Sheikh Hamdi and Fr. Yu’annis

Father Yu’annis is a Coptic Orthodox priest in Maghagha and has campaigned openly for Abdel Fattah.

“I don’t support him as a Salafi or as a Muslim, but as a person. He is from our village and I hope all Salafis will be like him.”

Yet he is pragmatic as well. “If we see more than two-thirds of the people are for an Islamic state we cannot stop them from having it, so as the Egyptian proverb says, ’With him who wins, play with him’. I must do my village duty to stand by him, so he won’t say I caused him to lose, and if he wins, he will be thankful.”

Perplexing Questions

The seismic politic changes in Egypt during the past 12 months are still underway.

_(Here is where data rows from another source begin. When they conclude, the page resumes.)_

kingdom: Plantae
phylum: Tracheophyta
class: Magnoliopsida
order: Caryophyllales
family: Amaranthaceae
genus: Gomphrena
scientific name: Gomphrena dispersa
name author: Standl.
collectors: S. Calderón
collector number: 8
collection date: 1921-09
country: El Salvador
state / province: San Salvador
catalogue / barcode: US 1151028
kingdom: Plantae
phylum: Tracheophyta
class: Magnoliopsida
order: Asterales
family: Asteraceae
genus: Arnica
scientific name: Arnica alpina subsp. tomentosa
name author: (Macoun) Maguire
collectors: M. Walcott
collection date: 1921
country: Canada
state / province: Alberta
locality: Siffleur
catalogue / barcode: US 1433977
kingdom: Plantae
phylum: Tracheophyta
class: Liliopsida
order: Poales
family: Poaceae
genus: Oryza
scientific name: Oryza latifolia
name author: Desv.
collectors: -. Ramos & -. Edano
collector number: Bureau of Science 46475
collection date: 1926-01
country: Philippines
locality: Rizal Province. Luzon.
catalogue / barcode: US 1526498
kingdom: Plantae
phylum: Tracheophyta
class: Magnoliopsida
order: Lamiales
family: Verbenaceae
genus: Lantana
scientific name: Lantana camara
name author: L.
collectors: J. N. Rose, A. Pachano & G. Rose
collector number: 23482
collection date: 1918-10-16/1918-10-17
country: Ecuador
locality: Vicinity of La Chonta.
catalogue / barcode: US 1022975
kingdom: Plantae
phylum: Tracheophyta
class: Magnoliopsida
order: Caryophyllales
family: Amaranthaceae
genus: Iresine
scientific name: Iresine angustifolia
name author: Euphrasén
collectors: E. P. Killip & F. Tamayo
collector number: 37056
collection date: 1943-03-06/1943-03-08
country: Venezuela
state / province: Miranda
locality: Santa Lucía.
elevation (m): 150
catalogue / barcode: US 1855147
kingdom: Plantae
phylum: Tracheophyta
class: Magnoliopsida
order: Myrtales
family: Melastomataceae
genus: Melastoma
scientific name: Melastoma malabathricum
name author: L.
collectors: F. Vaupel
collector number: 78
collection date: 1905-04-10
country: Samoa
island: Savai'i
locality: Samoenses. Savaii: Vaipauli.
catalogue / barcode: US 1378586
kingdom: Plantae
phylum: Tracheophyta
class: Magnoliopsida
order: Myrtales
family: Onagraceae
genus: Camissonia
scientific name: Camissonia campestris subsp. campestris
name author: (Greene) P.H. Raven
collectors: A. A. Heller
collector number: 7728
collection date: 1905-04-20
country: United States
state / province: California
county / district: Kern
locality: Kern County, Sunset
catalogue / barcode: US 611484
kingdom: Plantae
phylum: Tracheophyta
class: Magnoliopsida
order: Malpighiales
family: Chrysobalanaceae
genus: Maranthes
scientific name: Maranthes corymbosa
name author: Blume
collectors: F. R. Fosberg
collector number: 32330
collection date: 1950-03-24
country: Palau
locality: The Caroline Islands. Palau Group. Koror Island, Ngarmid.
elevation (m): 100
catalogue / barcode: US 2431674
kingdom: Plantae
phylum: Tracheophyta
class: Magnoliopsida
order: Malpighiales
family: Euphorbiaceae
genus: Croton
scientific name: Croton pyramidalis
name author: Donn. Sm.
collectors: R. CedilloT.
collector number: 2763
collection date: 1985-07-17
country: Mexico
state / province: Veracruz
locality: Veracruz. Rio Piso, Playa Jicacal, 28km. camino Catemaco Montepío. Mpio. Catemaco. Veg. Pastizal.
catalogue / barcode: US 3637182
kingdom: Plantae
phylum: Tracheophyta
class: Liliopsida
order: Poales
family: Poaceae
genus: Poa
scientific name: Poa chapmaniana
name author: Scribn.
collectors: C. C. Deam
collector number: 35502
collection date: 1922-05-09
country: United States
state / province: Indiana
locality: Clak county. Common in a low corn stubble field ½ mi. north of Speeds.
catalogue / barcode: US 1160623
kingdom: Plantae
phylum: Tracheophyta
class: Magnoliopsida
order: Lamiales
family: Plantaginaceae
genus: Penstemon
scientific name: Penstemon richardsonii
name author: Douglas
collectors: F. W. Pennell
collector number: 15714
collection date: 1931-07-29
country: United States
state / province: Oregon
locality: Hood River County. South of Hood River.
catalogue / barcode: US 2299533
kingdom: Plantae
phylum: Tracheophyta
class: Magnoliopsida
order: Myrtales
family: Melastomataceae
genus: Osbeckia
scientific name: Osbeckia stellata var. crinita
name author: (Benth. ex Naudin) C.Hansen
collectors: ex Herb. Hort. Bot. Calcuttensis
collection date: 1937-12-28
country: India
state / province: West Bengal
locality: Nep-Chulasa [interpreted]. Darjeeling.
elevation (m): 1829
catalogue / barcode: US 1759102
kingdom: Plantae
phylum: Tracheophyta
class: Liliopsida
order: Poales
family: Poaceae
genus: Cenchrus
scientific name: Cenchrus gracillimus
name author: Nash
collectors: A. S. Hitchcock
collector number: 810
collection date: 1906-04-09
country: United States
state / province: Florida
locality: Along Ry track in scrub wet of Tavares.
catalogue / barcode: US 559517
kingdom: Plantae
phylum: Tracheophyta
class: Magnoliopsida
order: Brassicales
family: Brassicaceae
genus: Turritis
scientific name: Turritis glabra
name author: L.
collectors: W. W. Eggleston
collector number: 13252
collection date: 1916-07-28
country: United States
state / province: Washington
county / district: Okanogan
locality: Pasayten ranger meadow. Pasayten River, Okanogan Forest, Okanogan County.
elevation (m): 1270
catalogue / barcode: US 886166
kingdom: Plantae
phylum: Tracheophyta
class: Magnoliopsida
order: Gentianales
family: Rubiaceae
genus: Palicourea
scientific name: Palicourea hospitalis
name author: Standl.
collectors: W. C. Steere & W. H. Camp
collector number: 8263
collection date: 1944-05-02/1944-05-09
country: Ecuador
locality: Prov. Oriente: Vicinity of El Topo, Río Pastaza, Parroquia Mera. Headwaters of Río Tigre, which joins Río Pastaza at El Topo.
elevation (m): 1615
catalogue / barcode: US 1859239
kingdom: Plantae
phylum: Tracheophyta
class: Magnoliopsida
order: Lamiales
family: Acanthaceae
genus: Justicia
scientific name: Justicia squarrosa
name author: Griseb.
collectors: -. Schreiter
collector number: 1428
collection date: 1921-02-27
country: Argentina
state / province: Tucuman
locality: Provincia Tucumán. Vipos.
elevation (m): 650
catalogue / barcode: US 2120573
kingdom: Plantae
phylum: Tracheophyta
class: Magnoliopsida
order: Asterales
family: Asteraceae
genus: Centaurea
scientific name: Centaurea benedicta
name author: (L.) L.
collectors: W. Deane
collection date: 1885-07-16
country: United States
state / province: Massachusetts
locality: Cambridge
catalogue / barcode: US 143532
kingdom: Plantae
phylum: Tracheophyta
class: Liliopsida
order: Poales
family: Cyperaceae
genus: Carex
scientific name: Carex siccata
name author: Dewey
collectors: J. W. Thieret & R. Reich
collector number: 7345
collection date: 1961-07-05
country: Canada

Copts and others fill this resulting uncertainty with fears and expectations in wildly different directions.

Essam Thabit, a Coptic school teacher in Maghagha, believes all will be well. “Whoever comes to power will make sure they treat Christians better than the old regime, even though they know Christians won’t vote for them. I expect many churches to be built.”

His Coptic colleague Yasser Tekla from the neighboring city of Beni Mazar expects, and oddly welcomes, the worst. “I will vote for the Salafis now so they will come to power and people will see them truly, and then reject them afterwards.”

Many Copts hesitated during the revolution, while others joined wholeheartedly. The initial celebrations of Tahrir – where Muslims and Christians alternated protecting each other at prayer – have been followed by multiple instances of bloody sectarian conflict.

This has prompted Copts to ask themselves hard questions: Should Copts take refuge in the military council against Islamists, or with Islamists against the military-as-old-regime? Should they enter the political arena and trust its processes, or enter their churches and trust in God?

So far, clear answers to these questions seem beyond the reach of Egypt’s Christian minority.